Former BCB president says constitution change 'unethical'

Former BCB president Saber Hossain Chowdhary ESPNcricinfo Ltd

Former Bangladesh Cricket Board president Saber Hossain Chowdhury has termed the changes made to the board's constitution "undemocratic and unethical" and has questioned the procedures followed by the board for making the amendments.

One of the main issues under the latest amendments made by the National Sports Council, the regulatory body for all sports federations in Bangladesh, is that the BCB president will be elected by the directors instead of the councilors (members of various clubs, districts, divisions, certain institutions and former players who hold voting rights in BCB elections). The change is a complete U-turn from the March amendment in which the BCB had given voting rights to the councilors after an ICC directive had asked for lesser government interference.

Secondly, the NSC increased the number of councilorships from the top six Dhaka Premier Division Cricket League clubs from one to two to justify the amount of money spent by the clubs during the league. This would make the BCB more Dhaka-centric rather than decentralised as it would give even more power to the clubs from the capital.

The third major change was at the district and division level where anyone, even from outside the district or divisional sports association's executive committee, can now become a councilor. Previously, a district councilor needed a minimum of three years experience in the executive body of his/her district.

On December 13, the Dhaka High Court gave a stay order of three months on the amended BCB constitution, which means the board has to be run under the 2008 charter.

Chowdhury was a pivotal figure in the country's cricket between 1996 and 2001 when Bangladesh won the ICC Trophy, were given ODI and Test status and held a global event and his criticism is a sign of major unease about the conflict-ridden BCB that is now run by an adhoc committee instead of an elected body.

"It is a matter of concern to see such divisions in Bangladesh cricket," Chowdhury said. "I don't want to pick any of these sides, be it districts, clubs or players. We should be speaking on behalf of cricket.

"First of all, it is not clear what recommendations were considered when these changes to constitution were made. Secondly, we also have to know what process was used. When a higher body makes such amendments, it cannot just be made for the sake of it.
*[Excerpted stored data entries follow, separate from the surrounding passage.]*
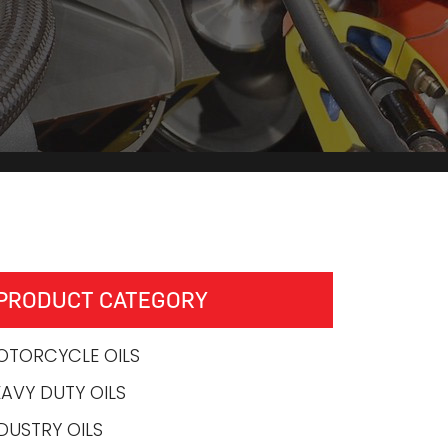
PRODUCT CATEGORY
OTORCYCLE OILS
AVY DUTY OILS
DUSTRY OILS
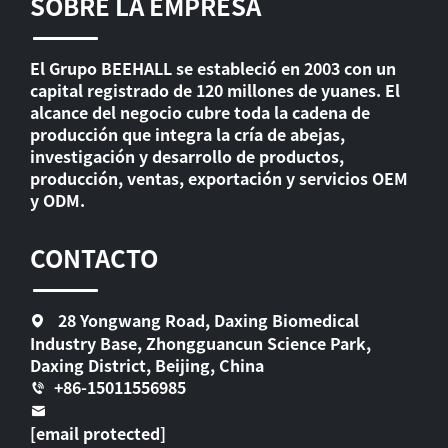
SOBRE LA EMPRESA
El Grupo BEEHALL se estableció en 2003 con un
capital registrado de 120 millones de yuanes. El
alcance del negocio cubre toda la cadena de
producción que integra la cría de abejas,
investigación y desarrollo de productos,
producción, ventas, exportación y servicios OEM
y ODM.
CONTACTO
28 Yongwang Road, Daxing Biomedical
Industry Base, Zhongguancun Science Park,
Daxing District, Beijing, China
+86-15011556985
[email protected]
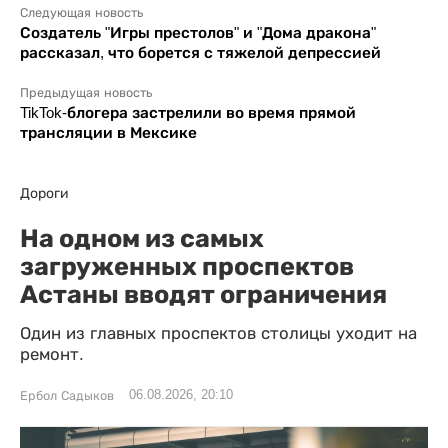
Следующая новость
Создатель "Игры престолов" и "Дома дракона"
рассказал, что борется с тяжелой депрессией
Предыдущая новость
TikTok-блогера застрелили во время прямой
трансляции в Мексике
Дороги
На одном из самых
загруженных проспектов
Астаны вводят ограничения
Один из главных проспектов столицы уходит на
ремонт.
06.08.2026, 20:10
Ербол Садыков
The amendment has to come through a reference point. What I'm trying to understand is whether these changes were sought by the BCB or the NSC.

"From what I know of the NSC Act, it contradicts to how the amendments were made. As far as I know, the BCB adhoc committee hasn't discussed these changes."
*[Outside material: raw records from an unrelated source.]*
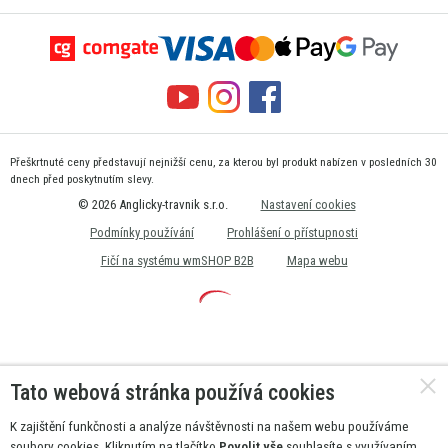
Přeškrtnuté ceny představují nejnižší cenu, za kterou byl produkt nabízen v posledních 30
dnech před poskytnutím slevy.
© 2026 Anglicky-travnik s.r.o.
Nastavení cookies
Podmínky používání
Prohlášení o přístupnosti
Fičí na systému wmSHOP B2B
Mapa webu
Tato webová stránka používá cookies
K zajištění funkčnosti a analýze návštěvnosti na našem webu používáme
soubory cookies. Kliknutím na tlačítko
Povolit vše
souhlasíte s využívaním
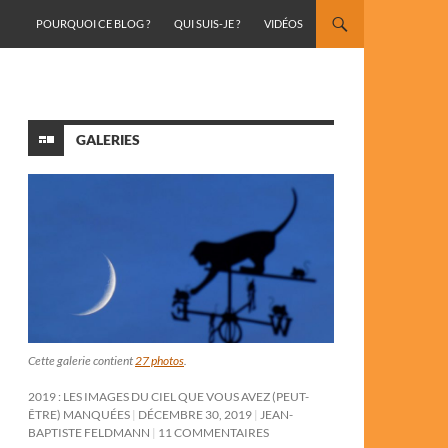
ALLER AU CONTENU
POURQUOI CE BLOG ?
QUI SUIS-JE ?
VIDÉOS
GALERIES
Cette galerie contient
27 photos
.
2019 : LES IMAGES DU CIEL QUE VOUS AVEZ (PEUT-
ÊTRE) MANQUÉES
DÉCEMBRE 30, 2019
JEAN-
BAPTISTE FELDMANN
11 COMMENTAIRES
Over the past weekend, the club representatives and those from the districts as well as the players' body have all commented on the amended constitution in a series of press briefings in Dhaka. The BCB has remained quiet about the matter. Chowdhury criticised this silence and asked the BCB to take the lead in correcting the wrongs.

"The cricket board has to take a stance, say whether they support the changes that have been made to the constitution. It is important to know their position because the BCB is the governing body.

"Everyone who will be affected by these changes are speaking about it, whether that be criticism or appreciation. But the BCB is quiet," he said.

He also pointed out the lack of clarity when it comes to following a modus operandi of running the BCB. "Ever since we wrote up the model constitution in 1998, it has been like a pendulum where we are swinging from a board of directors to an executive committee system and back to the board of directors."

Chowdhury said that the BCB should not have governmental intervention because it's a strong enough body, especially through its wealth. "The changes are establishing political influence in cricket. If the government had helped the BCB financially, it would have had a say.

"But the BCB has more money in the bank than the NSC probably, so I don't see a reason for the government to have an influence. I am not a believer of making these changes because the ICC has said so. I want political influence out because it is the right thing to do."